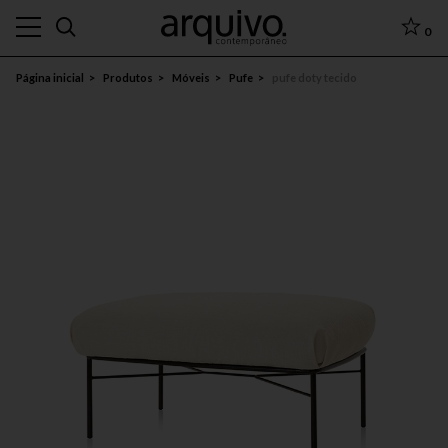
0
Página inicial
Produtos
Móveis
Pufe
pufe doty tecido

The task.
Write out the listing's text again with "Produtos" switched to "Catálogo" everywhere and nothing else changed. Leave the pictures out.

Reply.
0
Página inicial
Catálogo
Móveis
Pufe
pufe doty tecido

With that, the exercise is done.